▸ Texte du document:

● ● ● ●

Si l’on en croit les deux éminents économistes britanniques John Kay et Mervyn King, il ne faudrait surtout pas avancer de chiffres et autres pourcentages pour répondre à ces questions. Dans Radical Uncertainty, leur livre paru fin 2019, ils expliquent que ces calculs de risque reviennent à envisager l’avenir comme un jeu de roulette, ce qu’il n’est pas. À la roulette, le joueur ne sait pas où la boule va terminer sa course, mais il connaît toutes les cases sur lesquelles elle peut s’arrêter et peut donc calculer ses chances. Dans la vie, l’incertitude, avec dans son sillage l’ignorance, l’approximation, l’ambiguïté…, fait qu’il est même impossible d’envisager toutes les possibilités.

Réhabiliter la notion d’incertitude radicale

C’est ce que l’économiste Frank Knight appelait « l’incertitude radicale ». Kay et King plaident pour un retour à cette notion aussi adoptée par John Maynard Keynes. Knight et Keynes envisageaient d’ailleurs différemment les conséquences de cette « incertitude radicale ». Pour le premier, elle offre des opportunités pour les entrepreneurs ; pour le second, elle est surtout une source d’instabilité. Mais cette notion a été battue en brèche par les économistes et statisticiens Frank Ramsey et Jimmie Savage, notamment. Selon eux, toutes les possibilités peuvent être décrites par des calculs de probabilité, le monde étant régi par des règles profondément rationnelles et des lois bien établies. C’est cette vision du monde économique, bien commode, qui s’est imposée.

● ● ● ●

▸ Consigne 1:
D'après le texte sur l'incertitude radicale :
(a) Quand le livre Radical Uncertainty est-il paru ?
(b) Pour Frank Knight, qu'offre l'incertitude radicale ?
(c) Selon Frank Ramsey et Jimmie Savage, par quoi toutes les possibilités peuvent-elles être décrites ?
▸ Consigne 2:
Pouvez-vous recopier le passage du texte sur l'incertitude radicale de « Réhabiliter la notion » à « qui s’est imposée. », en remplaçant « entrepreneurs » par « investisseurs » ?
▸ Consigne 3:
Dans le texte sur l'incertitude radicale, pourquoi Kay et King estiment-ils qu'il ne faut pas avancer de chiffres ni de pourcentages ? Répondez en une à trois phrases.

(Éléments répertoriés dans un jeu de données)
● ● ● ●

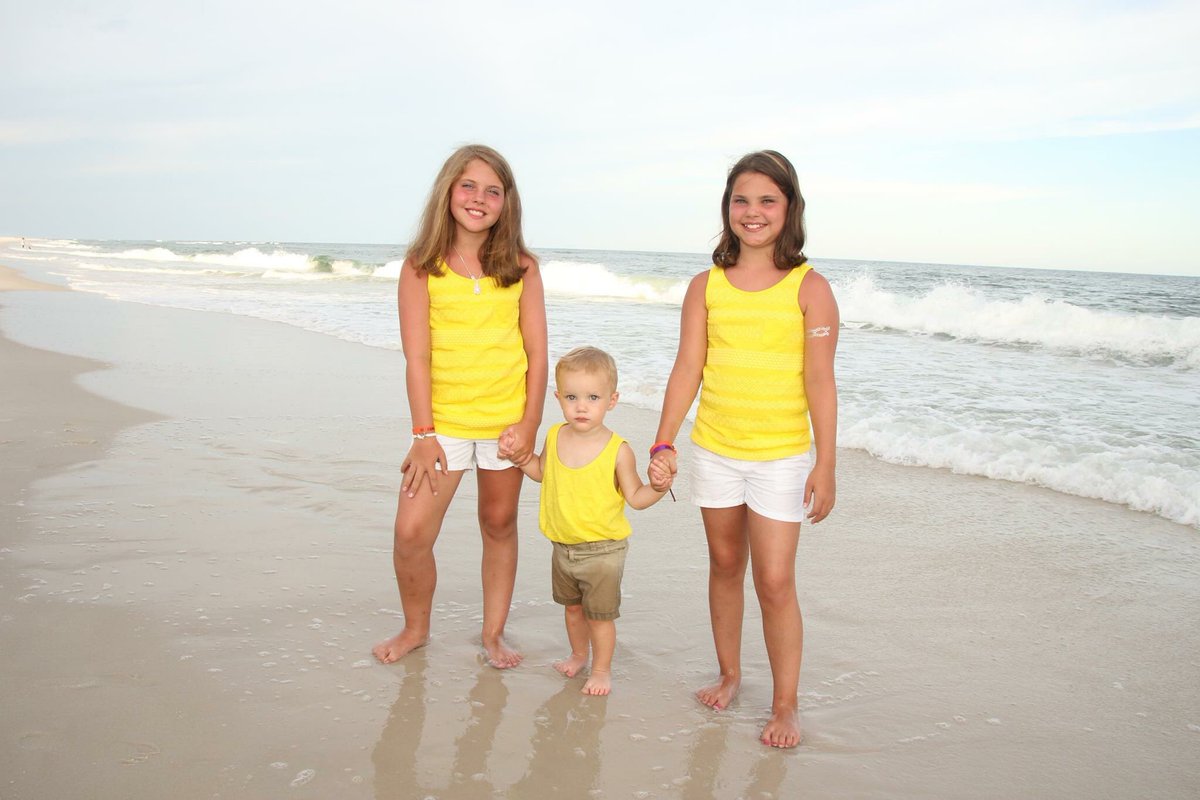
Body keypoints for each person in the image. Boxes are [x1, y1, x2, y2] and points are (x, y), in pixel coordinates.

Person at [650, 150, 839, 748]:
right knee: (725, 566)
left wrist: (826, 464)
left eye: (767, 200)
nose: (752, 212)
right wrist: (664, 439)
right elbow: (688, 368)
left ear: (790, 209)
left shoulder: (812, 289)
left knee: (775, 581)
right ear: (726, 207)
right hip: (714, 450)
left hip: (782, 457)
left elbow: (820, 382)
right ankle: (730, 675)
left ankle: (785, 703)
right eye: (741, 199)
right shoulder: (705, 287)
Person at [372, 144, 548, 669]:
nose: (479, 198)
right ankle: (416, 629)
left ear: (506, 203)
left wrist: (530, 423)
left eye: (493, 190)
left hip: (505, 425)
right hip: (442, 426)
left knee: (498, 524)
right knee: (410, 533)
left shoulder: (521, 267)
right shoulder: (421, 267)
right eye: (469, 186)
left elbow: (538, 353)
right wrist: (423, 434)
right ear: (448, 190)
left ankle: (493, 634)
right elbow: (418, 356)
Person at [504, 346, 674, 695]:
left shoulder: (618, 450)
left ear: (612, 401)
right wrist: (519, 457)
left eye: (592, 397)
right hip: (562, 547)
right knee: (572, 611)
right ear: (558, 397)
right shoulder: (554, 436)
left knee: (601, 618)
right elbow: (541, 473)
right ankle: (579, 655)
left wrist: (658, 487)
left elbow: (637, 498)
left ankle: (601, 669)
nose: (581, 406)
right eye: (572, 397)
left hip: (603, 553)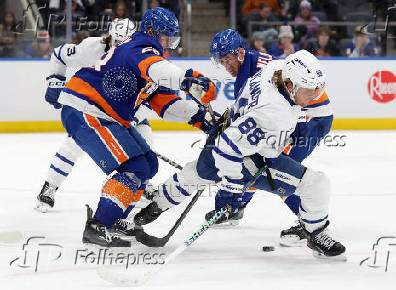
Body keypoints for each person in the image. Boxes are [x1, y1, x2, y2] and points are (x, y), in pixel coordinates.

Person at [137, 49, 346, 259]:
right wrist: (231, 189)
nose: (315, 95)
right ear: (290, 86)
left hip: (225, 127)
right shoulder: (273, 113)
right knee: (317, 185)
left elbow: (230, 138)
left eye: (318, 89)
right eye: (310, 90)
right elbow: (228, 148)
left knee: (196, 173)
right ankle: (316, 233)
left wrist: (289, 133)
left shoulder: (275, 69)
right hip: (245, 155)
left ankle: (154, 205)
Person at [57, 7, 216, 247]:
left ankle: (115, 218)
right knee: (133, 166)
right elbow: (156, 68)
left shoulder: (150, 59)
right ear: (152, 32)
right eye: (166, 37)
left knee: (147, 165)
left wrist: (200, 118)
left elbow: (166, 104)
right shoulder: (139, 48)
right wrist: (188, 78)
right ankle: (98, 225)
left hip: (105, 115)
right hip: (86, 109)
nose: (169, 44)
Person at [35, 18, 138, 221]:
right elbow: (59, 55)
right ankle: (50, 186)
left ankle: (139, 189)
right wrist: (55, 82)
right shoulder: (92, 47)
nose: (119, 48)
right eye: (115, 42)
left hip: (122, 112)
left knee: (141, 146)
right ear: (109, 38)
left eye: (123, 43)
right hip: (93, 111)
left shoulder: (138, 56)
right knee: (72, 146)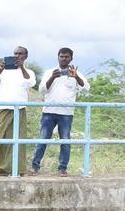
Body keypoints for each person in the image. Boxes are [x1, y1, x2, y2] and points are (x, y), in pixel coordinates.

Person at [30, 47, 88, 177]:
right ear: (58, 57)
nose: (64, 59)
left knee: (65, 141)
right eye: (61, 56)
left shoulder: (76, 73)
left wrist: (76, 76)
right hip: (49, 112)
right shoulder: (49, 72)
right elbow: (42, 90)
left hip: (66, 113)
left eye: (66, 57)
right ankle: (35, 167)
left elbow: (85, 89)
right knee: (43, 139)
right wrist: (52, 77)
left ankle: (62, 168)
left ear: (71, 58)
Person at [0, 46, 34, 176]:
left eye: (20, 54)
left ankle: (16, 169)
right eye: (15, 53)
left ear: (25, 56)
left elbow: (30, 82)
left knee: (18, 139)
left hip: (20, 109)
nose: (17, 56)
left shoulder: (28, 71)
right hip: (2, 108)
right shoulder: (4, 71)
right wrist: (0, 69)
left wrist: (22, 67)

● ● ● ●

▸ Corrigé détaillé 1:
(a) Fin 2019.
(b) Des opportunités pour les entrepreneurs.
(c) Par des calculs de probabilité.

▸ Corrigé détaillé 2:
Réhabiliter la notion d’incertitude radicale

C’est ce que l’économiste Frank Knight appelait « l’incertitude radicale ». Kay et King plaident pour un retour à cette notion aussi adoptée par John Maynard Keynes. Knight et Keynes envisageaient d’ailleurs différemment les conséquences de cette « incertitude radicale ». Pour le premier, elle offre des opportunités pour les investisseurs ; pour le second, elle est surtout une source d’instabilité. Mais cette notion a été battue en brèche par les économistes et statisticiens Frank Ramsey et Jimmie Savage, notamment. Selon eux, toutes les possibilités peuvent être décrites par des calculs de probabilité, le monde étant régi par des règles profondément rationnelles et des lois bien établies. C’est cette vision du monde économique, bien commode, qui s’est imposée.

▸ Corrigé détaillé 3:
Selon eux, ces calculs de risque envisagent l'avenir comme un jeu de roulette, où le joueur connaît toutes les cases sur lesquelles la boule peut s'arrêter et peut donc calculer ses chances. Or, dans la vie, l'incertitude rend impossible d'envisager toutes les possibilités.